Cuts in Nasa’s budget mean deep-space travel  may remain science fiction
By Ian Brown

 

THE cancellation of a small but highly significant National Aeronautics and Space Administration (Nasa) project could mean the end of the dream of manned space flight to the stars.

The cutting-edge Breakthrough Physics Propulsion (BPP) project was established in 1996 as a clearing house for research to push back the boundaries of current knowledge and enable mankind to hurl a spacecraft beyond the shallows of our solar system into interstellar deep space.

However, it will run out of funding this month having fallen victim to costcutting at the troubled space agency. Though the project’s funding only totalled $15.5m (£9.7m) over seven years, Nasa – which faces declining budgets exacerbated by the Columbia shuttle dis aster – says its budget has been “deferred”.

But “deferred” could mean cut indefinitely, scientists working on the project fear. The BPP’s founder and manager, Marc Millis, admits that no firm commitments have been made to continue the project in 2005.

Yet what the project stands for is the most visionary end of the possibilities of space flight, Millis argues. Without it, deep space flight will remain in the realm of science fiction.

The potential for interstellar space flight is restricted not just by the limitations of existing technology, but by our understanding of science itself, and physics in particular.

Millis claims the task of building space shuttles and space stations is fine, but not what Nasa should be doing. “They could as easily have been built by the military or private industry,” he said. “If future space flight were constrained to only emerging technology – technology based on the physics known today – then practical ‘star flight’ would be impossible. The only way to overcome these limits is if some breakthrough propulsion physics could be discovered.”

The project, based at Nasa’s Glenn Research Center in Ohio, has identified three key breakthroughs: propulsion requiring no propellant; propulsion that attains the maximum speeds physically possible; and the production of sufficient energy to power such devices.
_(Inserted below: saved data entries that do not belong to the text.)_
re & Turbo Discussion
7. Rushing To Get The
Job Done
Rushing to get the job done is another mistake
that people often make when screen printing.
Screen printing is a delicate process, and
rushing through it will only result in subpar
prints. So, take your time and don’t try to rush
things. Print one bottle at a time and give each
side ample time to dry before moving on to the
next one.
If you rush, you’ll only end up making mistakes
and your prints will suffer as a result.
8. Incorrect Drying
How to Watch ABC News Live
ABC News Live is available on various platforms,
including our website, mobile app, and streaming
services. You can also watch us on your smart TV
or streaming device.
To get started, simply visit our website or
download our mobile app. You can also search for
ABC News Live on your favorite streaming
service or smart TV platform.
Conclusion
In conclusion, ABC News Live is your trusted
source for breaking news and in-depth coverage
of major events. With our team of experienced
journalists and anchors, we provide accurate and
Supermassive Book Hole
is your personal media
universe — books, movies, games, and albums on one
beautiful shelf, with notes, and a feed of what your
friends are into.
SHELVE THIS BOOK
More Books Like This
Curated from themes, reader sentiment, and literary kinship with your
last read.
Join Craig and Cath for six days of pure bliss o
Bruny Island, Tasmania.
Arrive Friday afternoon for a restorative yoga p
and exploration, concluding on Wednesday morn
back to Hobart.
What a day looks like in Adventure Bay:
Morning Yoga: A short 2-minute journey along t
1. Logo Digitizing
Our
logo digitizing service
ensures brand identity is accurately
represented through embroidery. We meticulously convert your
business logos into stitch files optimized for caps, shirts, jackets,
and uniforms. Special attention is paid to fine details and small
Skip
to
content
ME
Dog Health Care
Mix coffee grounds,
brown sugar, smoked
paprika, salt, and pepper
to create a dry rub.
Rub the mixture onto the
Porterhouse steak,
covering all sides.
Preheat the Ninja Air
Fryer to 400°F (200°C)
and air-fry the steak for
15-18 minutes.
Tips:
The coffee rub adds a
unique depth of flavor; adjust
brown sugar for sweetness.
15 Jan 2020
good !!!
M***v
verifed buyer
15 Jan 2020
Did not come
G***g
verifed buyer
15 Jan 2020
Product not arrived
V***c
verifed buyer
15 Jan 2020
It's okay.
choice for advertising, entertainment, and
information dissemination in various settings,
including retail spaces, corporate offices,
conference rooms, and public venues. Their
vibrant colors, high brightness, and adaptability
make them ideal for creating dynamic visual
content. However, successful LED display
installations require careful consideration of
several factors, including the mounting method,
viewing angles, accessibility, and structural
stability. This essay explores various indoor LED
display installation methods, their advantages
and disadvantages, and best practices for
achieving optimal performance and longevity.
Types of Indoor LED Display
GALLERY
Even emerging technologies, including rocket applications like ion-drives and anti-matter thrusters, will never take us to the stars. These breakthroughs are within our grasp, but not enough to bridge the gulf between ourselves and even our nearest stellar neighbour, Proxima Centauri.

Light itself, travelling at 185,000 miles a second (5.9 trillion miles a year) takes over four years to get there. Apollo 11, if it had bypassed the moon, would have millenia to reach it.

To send even a small starship to Proxima Centauri, a rocket powered by nuclear fusion would need 1000 supertanker-size propellant tanks just to get there in 900 years – and that’s not including the propellant needed for braking.

Tau Ceti, Epsilon Eridani and 61 Cygni, the nearest sun-like stars , are more than twice as far again. That’s why the ideal “breakthrough” would be a form of propulsion that doesn’t need propellant. Perhaps light sails “pushed” by giant laser beams based on earth or the moon, or by sucking up the gases in space for fuel.

But even these could mean voyaging for centuries. This is why science fiction writers have imagined “space arks”, perhaps carrying humans from a dying earth to a new beginning in the stars, with generations living and dying and reproducing during the epic journey.

The BPP was aiming for more than this. To reach other stars within the lifetime of a human crew, a craft would have to attain faster-than-light velocities. And that is where the breakthrough is needed.

According to Albert Einstein, nature has imposed its own absolute speed-limit, the speed of light (C). The closer you come to it, the more mass you attain, so the more power you need to accelerate. It becomes a losing battle. The curve on the graph eventually goes vertical before C can be reached: it’s called the Lorentz Factor. To cheat the Lorentz Factor, it has even been proposed that, like Star Trek’s USS Enterprise, we might scrunch-up or “warp” the fabric of space-time to negate distance. Some physi cists, including Miguel Alcu bierre and Kip Thorne, believe such apparent science fiction is theoretically possible, although it would take staggering amounts of energy to achieve.

Concepts such as warp drives, wormholes, gravity control and inertial modification have also been investigated. They may sound fantastic, but this is the kind of science that is within the scope of the BPP project, said Millis. “What’s critically important is finding the increments of credible and affordable research that can lead us closer to these goals,” he said.

Arthur C Clarke predicts in his latest book that interstellar travel will be achieved by the 2060s. Clarke’s prophecies have a habit of coming true, but Millis is more cautious. “I think we stand to gain far more by trying than we would by giving up,” he said. “In all fairness, we must honestly confront the possibility that such breakthroughs might simply not exist to be discovered. But I opt for reaching for the outward challenges, and in the attempt, developing the tools to make life better on earth. If we achieve star flight in the process, all the better.”